- WORK TO BE COMPLETED
The copy you return should hold only the lines from the top of the data below through the line with "Mobile Optimization", each duplicated exactly and with no pictures.

- DATA SUPPLIED
--------------------------------------------------
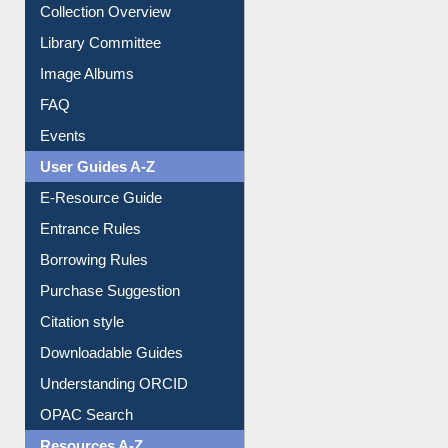
Collection Overview
Library Committee
Image Albums
FAQ
Events
User Guides A-Z
E-Resource Guide
Entrance Rules
Borrowing Rules
Purchase Suggestion
Citation style
Downloadable Guides
Understanding ORCID
OPAC Search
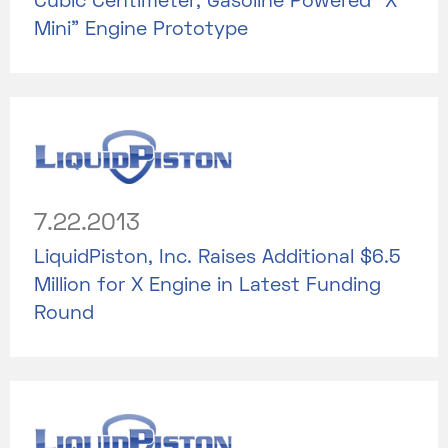
Cubic Centimeter, Gasoline Powered “X
Mini” Engine Prototype
7.22.2013
LiquidPiston, Inc. Raises Additional $6.5
Million for X Engine in Latest Funding
Round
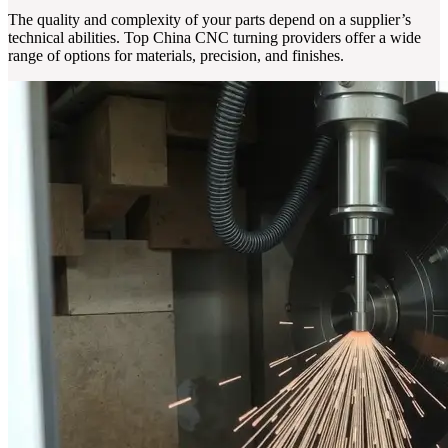
The quality and complexity of your parts depend on a supplier’s
technical abilities. Top China CNC turning providers offer a wide
range of options for materials, precision, and finishes.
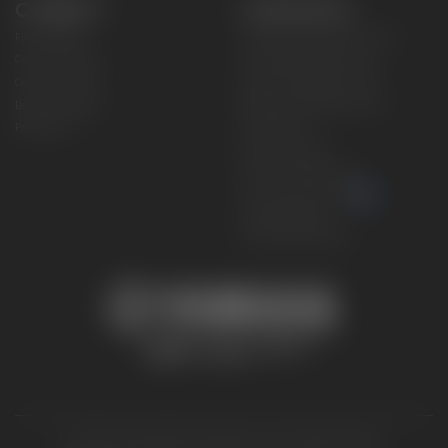
CONNECT
CORPORATE
Find a Dealer
Yamaha Motor USA Home
Contact A Dealer
Yamaha Motor Global
Owner Manuals
Government/Agency Sales
Become a Dealer
NHTSA On-Road Recalls
Progressive
CPSC Recalls
Privacy Policy
Terms & Conditions
Your Privacy Choices
Cookies Settings
Accessibility Settings
© 2026 Yamaha Motor Corporation, USA. All rights reserved.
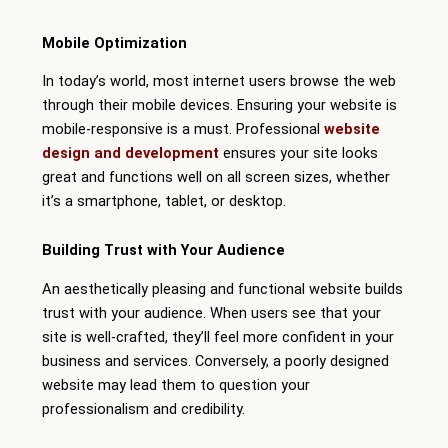
Mobile Optimization
In today’s world, most internet users browse the web
through their mobile devices. Ensuring your website is
mobile-responsive is a must. Professional
website
design and development
ensures your site looks
great and functions well on all screen sizes, whether
it’s a smartphone, tablet, or desktop.
Building Trust with Your Audience
An aesthetically pleasing and functional website builds
trust with your audience. When users see that your
site is well-crafted, they’ll feel more confident in your
business and services. Conversely, a poorly designed
website may lead them to question your
professionalism and credibility.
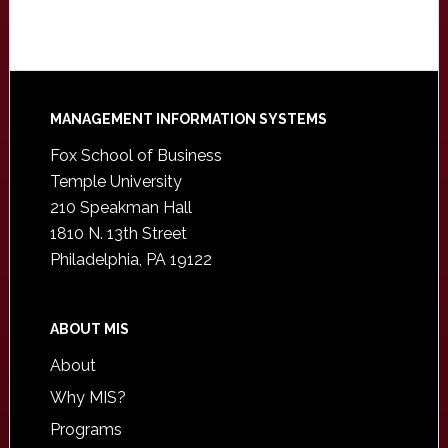
Footer
MANAGEMENT INFORMATION SYSTEMS
Fox School of Business
Temple University
210 Speakman Hall
1810 N. 13th Street
Philadelphia, PA 19122
ABOUT MIS
About
Why MIS?
Programs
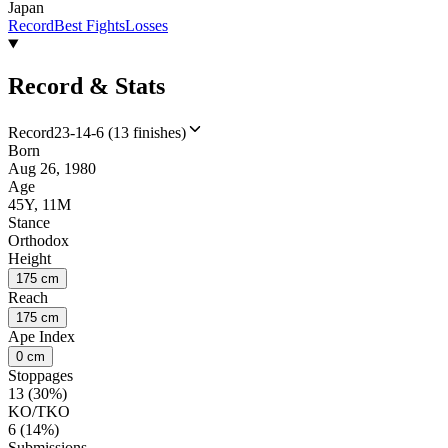
Japan
Record
Best Fights
Losses
Record & Stats
Record
23-14-6 (13 finishes)
Born
Aug 26, 1980
Age
45Y, 11M
Stance
Orthodox
Height
175 cm
Reach
175 cm
Ape Index
0 cm
Stoppages
13 (30%)
KO/TKO
6 (14%)
Submissions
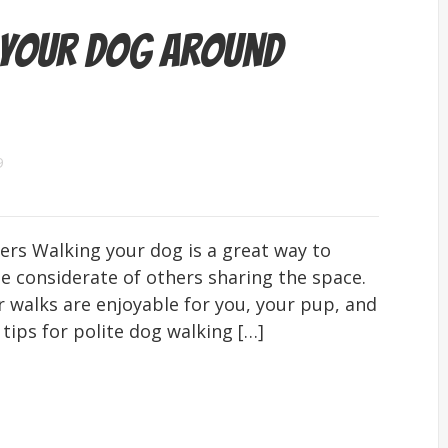
 Your Dog Around
9
rs Walking your dog is a great way to
be considerate of others sharing the space.
 walks are enjoyable for you, your pup, and
tips for polite dog walking […]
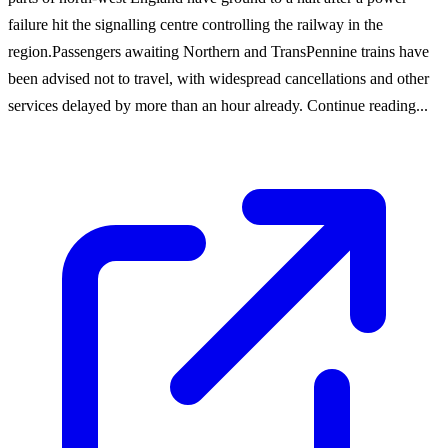
failure hit the signalling centre controlling the railway in the
region.Passengers awaiting Northern and TransPennine trains have
been advised not to travel, with widespread cancellations and other
services delayed by more than an hour already. Continue reading...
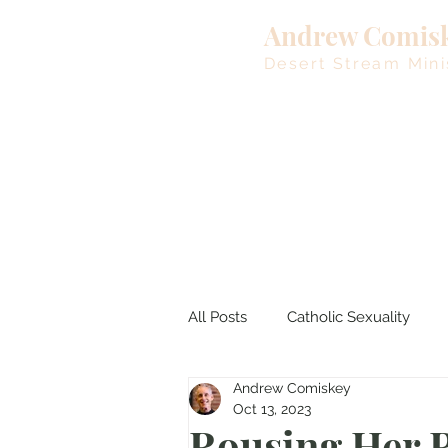
Andrew Comis
Desert Stream Mini
All Posts
Catholic Sexuality
Andrew Comiskey
Lent
Living Waters
M
Oct 13, 2023
Rousing Her R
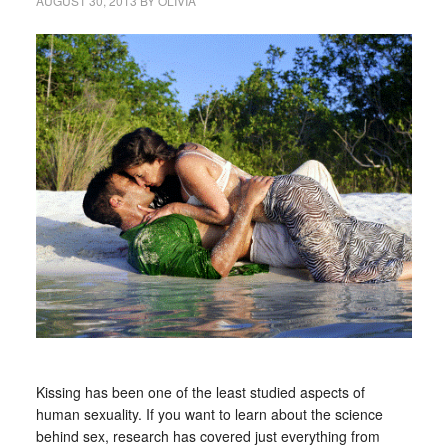
AUGUST 30, 2013
BY
OLIVIA
Kissing has been one of the least studied aspects of
human sexuality. If you want to learn about the science
behind sex, research has covered just everything from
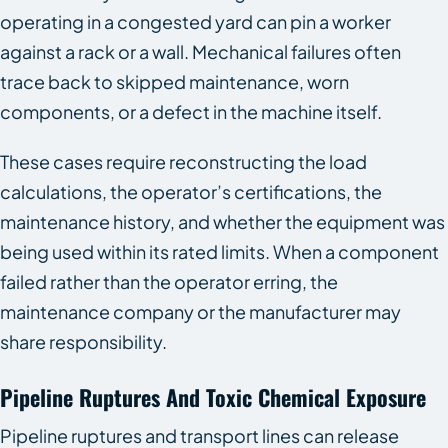
operating in a congested yard can pin a worker
against a rack or a wall. Mechanical failures often
trace back to skipped maintenance, worn
components, or a defect in the machine itself.
These cases require reconstructing the load
calculations, the operator’s certifications, the
maintenance history, and whether the equipment was
being used within its rated limits. When a component
failed rather than the operator erring, the
maintenance company or the manufacturer may
share responsibility.
Pipeline Ruptures And Toxic Chemical Exposure
Pipeline ruptures and transport lines can release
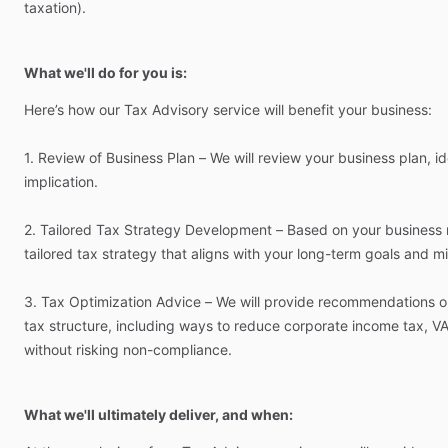
taxation).
What we'll do for you is:
Here’s
how
our
Tax
Advisory
service
will
benefit
your
business:
1.
Review
of
Business
Plan
–
We
will
review
your
business
plan,
id
implication.
2.
Tailored
Tax
Strategy
Development
–
Based
on
your
business
tailored
tax
strategy
that
aligns
with
your
long-term
goals
and
mi
3.
Tax
Optimization
Advice
–
We
will
provide
recommendations
o
tax
structure,
including
ways
to
reduce
corporate
income
tax,
VA
without
risking
non-compliance.
What we'll ultimately deliver, and when:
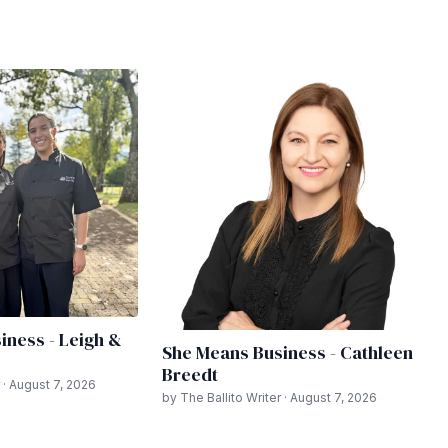
iness - Leigh &
She Means Business - Cathleen
Breedt
 · August 7, 2026
by The Ballito Writer · August 7, 2026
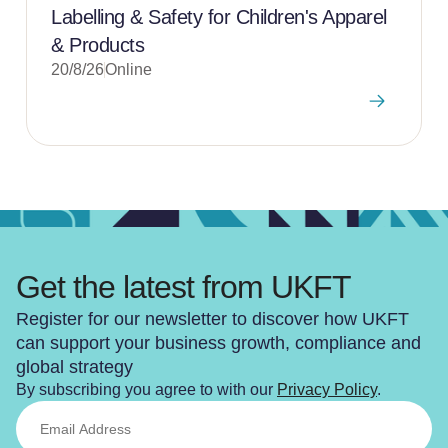
Labelling & Safety for Children's Apparel
& Products
20/8/26
Online
Get the latest from UKFT
Register for our newsletter to discover how UKFT
can support your business growth, compliance and
global strategy
By subscribing you agree to with our
Privacy Policy
.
--------------------------------------------------
- TASK RESPONSE
Collection Overview
Library Committee
Image Albums
FAQ
Events
User Guides A-Z
E-Resource Guide
Entrance Rules
Borrowing Rules
Purchase Suggestion
Citation style
Downloadable Guides
Understanding ORCID
OPAC Search
Cubic Centimeter, Gasoline Powered “X
Mini” Engine Prototype
7.22.2013
LiquidPiston, Inc. Raises Additional $6.5
Million for X Engine in Latest Funding
Round
The quality and complexity of your parts depend on a supplier’s
technical abilities. Top China CNC turning providers offer a wide
range of options for materials, precision, and finishes.
CONNECT
CORPORATE
Find a Dealer
Yamaha Motor USA Home
Contact A Dealer
Yamaha Motor Global
Owner Manuals
Government/Agency Sales
Become a Dealer
NHTSA On-Road Recalls
Progressive
CPSC Recalls
Privacy Policy
Terms & Conditions
Your Privacy Choices
Cookies Settings
Accessibility Settings
© 2026 Yamaha Motor Corporation, USA. All rights reserved.
Mobile Optimization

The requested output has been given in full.